For it is a duty of gratitude to be responsive to the word of God wherever it reaches us: to “keep it in a good and perfect heart” (Luke 8:15) rather than let it “fall upon a rock” (Luke 8:6). It is extremely important for us to profit by the moments when God draws us nearer to Him, when He allows us to be possessed by true values—and so loosens the fetters of our trivial system of petty self-protection and invites us to an act of ultimate audacity and freedom.

To such moments apply these words of St. Paul: “Behold, now is the acceptable time: behold, now is the day of salvation” (2 Cor. 6:2). To be sure, all such possession by high natural values must be ordained to our true surrender of self to Christ. If this is not the case, we do not hear the call of God; nay, we even abuse His gifts.

If all out life is thus incorporated in Christ so that we consistently seek—and find—Him in every created value, then our being held by the latter implies no submersion in darkness. On the contrary, it helps us to collect ourselves and to realize that true freedom which comes to us from above. It is in such moments—not in the trivial common sense attitude we have to display in our everyday occupations—that our vision is given a valid perspective. It is then that we see the true countenance of things, which we must engrave in our mind so as to evoke it even at times of interior dryness.

* [Tasks to complete]
[a] In the passage on responding to God's word, replace "darkness" with "shadow" and give the text again from "If all out life" up to and including "of interior dryness.".
[b] In the passage on responding to God's word, what do the quoted words of St. Paul say that "now" is?
[c] Write the next part of the passage on responding to God's word, picking up after its last sentence.

* [Extracted records]
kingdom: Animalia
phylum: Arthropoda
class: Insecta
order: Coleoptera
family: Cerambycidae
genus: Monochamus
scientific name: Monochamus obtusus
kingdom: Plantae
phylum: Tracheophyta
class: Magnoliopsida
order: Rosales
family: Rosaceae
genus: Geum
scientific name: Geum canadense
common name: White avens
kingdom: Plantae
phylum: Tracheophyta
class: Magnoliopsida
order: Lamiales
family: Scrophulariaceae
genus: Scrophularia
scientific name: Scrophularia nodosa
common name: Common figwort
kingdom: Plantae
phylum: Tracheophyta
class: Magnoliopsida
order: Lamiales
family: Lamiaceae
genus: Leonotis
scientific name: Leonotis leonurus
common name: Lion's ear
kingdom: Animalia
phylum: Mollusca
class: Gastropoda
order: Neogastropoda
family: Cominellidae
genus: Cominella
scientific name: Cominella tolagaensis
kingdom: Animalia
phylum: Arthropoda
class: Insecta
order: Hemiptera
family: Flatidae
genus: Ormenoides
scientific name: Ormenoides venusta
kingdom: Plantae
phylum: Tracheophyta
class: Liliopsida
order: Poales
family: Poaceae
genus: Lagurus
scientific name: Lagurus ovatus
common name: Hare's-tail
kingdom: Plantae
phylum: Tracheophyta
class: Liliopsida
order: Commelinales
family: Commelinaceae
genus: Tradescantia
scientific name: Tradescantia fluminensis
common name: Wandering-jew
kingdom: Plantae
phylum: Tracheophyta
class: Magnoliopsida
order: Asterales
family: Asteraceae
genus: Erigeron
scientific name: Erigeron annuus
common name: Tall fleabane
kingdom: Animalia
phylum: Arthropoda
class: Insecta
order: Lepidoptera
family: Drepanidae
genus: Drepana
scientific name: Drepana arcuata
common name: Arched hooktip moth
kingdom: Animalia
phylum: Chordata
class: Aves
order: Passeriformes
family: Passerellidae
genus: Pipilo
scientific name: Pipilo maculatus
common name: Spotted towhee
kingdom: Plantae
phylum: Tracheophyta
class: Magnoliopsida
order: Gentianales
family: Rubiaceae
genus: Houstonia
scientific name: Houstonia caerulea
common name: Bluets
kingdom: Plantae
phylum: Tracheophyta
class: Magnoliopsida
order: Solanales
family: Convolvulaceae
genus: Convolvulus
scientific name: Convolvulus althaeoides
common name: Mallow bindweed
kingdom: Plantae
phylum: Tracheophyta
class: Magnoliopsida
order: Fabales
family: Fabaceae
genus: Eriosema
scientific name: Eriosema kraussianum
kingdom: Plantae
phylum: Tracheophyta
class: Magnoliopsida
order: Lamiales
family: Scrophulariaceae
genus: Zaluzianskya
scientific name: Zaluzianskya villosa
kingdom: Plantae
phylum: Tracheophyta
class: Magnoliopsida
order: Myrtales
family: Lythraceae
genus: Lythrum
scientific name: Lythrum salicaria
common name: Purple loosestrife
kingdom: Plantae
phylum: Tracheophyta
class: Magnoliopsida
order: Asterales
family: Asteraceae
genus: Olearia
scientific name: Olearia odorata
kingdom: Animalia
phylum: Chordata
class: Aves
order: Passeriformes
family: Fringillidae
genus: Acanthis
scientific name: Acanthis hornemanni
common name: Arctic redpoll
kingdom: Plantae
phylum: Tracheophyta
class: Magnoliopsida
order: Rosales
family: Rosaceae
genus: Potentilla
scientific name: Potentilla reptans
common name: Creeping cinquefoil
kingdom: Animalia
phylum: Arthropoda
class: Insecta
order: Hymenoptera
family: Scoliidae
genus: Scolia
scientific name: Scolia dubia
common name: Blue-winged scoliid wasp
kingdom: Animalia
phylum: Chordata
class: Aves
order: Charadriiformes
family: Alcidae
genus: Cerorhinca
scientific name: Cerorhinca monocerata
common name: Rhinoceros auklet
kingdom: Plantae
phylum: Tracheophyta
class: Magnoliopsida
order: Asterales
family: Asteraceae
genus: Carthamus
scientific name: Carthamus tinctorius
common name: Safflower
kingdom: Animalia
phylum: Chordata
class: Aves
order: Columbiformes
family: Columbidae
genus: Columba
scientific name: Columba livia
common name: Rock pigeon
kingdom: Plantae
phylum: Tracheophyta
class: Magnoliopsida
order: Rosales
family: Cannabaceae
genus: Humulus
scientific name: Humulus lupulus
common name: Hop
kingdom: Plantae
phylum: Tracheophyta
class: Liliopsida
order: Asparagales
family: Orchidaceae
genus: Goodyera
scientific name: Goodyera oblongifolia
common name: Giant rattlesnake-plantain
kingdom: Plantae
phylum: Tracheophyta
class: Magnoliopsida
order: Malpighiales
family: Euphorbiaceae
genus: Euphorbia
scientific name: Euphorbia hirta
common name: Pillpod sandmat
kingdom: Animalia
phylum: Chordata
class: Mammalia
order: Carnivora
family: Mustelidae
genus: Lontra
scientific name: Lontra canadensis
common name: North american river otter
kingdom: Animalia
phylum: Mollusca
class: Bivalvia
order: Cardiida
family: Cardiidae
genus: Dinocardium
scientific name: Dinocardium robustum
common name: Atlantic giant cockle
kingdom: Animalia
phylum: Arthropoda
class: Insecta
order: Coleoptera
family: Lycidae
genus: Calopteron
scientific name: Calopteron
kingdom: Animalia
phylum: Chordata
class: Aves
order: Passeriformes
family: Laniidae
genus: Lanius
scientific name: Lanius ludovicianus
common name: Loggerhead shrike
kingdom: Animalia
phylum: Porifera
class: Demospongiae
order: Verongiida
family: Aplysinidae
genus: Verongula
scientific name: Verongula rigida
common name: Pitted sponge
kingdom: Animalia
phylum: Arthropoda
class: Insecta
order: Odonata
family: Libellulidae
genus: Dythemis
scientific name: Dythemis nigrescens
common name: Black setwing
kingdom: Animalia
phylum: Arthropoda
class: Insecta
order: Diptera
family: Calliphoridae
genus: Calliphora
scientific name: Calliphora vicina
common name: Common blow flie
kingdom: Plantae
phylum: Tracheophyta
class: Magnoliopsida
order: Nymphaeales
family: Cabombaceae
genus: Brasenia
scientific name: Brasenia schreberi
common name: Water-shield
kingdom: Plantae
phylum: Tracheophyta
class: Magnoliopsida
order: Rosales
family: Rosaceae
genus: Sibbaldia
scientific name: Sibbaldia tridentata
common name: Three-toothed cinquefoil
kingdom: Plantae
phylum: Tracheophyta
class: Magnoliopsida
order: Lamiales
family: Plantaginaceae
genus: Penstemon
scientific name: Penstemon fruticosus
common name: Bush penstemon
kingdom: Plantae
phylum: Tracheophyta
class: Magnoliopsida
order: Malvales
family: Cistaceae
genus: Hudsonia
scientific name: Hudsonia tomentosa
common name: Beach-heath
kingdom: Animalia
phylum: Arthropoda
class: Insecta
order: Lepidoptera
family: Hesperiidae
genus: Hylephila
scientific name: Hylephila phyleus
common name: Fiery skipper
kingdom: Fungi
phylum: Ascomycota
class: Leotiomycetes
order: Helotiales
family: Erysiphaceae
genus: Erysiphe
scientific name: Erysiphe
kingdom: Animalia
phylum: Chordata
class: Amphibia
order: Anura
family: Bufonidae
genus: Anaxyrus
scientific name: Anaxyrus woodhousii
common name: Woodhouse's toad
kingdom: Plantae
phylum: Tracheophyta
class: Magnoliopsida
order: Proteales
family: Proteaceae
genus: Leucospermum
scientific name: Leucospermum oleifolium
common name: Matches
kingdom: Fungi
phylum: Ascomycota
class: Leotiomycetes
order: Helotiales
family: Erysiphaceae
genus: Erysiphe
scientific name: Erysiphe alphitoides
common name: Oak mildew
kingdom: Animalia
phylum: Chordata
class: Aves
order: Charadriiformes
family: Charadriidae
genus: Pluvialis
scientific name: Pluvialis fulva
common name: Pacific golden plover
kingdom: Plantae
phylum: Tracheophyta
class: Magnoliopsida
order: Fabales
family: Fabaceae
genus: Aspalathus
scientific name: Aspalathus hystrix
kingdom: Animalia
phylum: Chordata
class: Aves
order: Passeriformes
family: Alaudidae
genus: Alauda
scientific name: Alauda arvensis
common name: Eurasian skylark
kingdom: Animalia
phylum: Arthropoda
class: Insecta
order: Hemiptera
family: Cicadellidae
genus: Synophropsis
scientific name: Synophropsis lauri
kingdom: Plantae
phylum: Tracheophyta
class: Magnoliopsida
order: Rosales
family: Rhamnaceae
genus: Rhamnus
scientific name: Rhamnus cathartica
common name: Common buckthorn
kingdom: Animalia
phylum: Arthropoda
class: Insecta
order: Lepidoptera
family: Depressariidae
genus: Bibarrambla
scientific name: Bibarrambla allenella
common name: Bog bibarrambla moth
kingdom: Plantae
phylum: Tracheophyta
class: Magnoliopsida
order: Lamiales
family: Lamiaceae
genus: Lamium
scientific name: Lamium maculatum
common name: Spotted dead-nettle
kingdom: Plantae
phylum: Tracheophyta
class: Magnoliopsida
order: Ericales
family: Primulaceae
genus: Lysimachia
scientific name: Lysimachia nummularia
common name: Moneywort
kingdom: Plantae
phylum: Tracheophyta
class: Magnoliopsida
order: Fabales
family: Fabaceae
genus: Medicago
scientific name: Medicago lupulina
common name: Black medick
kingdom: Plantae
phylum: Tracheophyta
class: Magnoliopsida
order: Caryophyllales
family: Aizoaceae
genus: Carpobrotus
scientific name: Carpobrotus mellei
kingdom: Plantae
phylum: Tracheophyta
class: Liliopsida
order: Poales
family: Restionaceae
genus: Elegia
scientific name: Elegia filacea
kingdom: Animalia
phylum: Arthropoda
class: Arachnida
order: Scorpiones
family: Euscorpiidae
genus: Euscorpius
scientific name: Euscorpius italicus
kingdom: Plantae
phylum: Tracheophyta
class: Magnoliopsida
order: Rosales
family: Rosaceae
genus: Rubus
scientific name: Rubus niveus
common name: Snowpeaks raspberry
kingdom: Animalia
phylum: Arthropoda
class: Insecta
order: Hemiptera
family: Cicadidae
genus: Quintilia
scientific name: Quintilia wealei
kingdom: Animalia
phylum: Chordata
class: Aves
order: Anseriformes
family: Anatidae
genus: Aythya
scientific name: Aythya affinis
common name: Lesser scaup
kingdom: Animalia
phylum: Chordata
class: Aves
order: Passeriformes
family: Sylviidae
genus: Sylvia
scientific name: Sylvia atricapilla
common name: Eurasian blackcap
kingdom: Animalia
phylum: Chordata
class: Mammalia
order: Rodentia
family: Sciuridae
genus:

* [Responses]
[a]
If all out life is thus incorporated in Christ so that we consistently seek—and find—Him in every created value, then our being held by the latter implies no submersion in shadow. On the contrary, it helps us to collect ourselves and to realize that true freedom which comes to us from above. It is in such moments—not in the trivial common sense attitude we have to display in our everyday occupations—that our vision is given a valid perspective. It is then that we see the true countenance of things, which we must engrave in our mind so as to evoke it even at times of interior dryness.

[b] Now is the acceptable time and the day of salvation.

[c]
In such moments of being possessed by a genuine value, all things shine forth revealing their deeper meaning and their secret ties with superior Reality. In these moments we experience something of what the Scriptures call “the passing by of the Lord.” Then do we rise to an awareness of our true metaphysical situation, and start to see everything in conspectu Dei. This is precisely the infallible test of our being held by a high and authentic created value, a great human love in Jesus, for example.

Then all conventional points of view suddenly fade into insignificance, all our little attachments and shackles of habit—all that we otherwise make so much fuss about and are so unwilling to dispense with—fall from us as if by magic. Then no disorder arises, but on the contrary, all real values become more clearly visible, and are seen even more deeply in their mutual harmony. Everything thus moves into its proper place and manifests the true order of things in conspectu Dei—whereas, when we are enslaved by a mere passion, we see all our world plunged into confusion and disorder.

Again, it is a proof of our basic decision to become a new man in Christ: to cast from us uncompromisingly everything that cannot maintain itself before the face of Christ or is somehow out of keeping with this new life in Christ, no matter how pleasant and familiar it has been to us as an appurtenance of our accustomed life—when we experience a legitimate state of being possessed as a joy-bearing gift; when we yearn to lose ourselves in Christ and say with the Bride of the Canticle of Canticles: “Stay me up with flowers, compass me about with apples; because I languish with love” (Song of Sol. 2:5).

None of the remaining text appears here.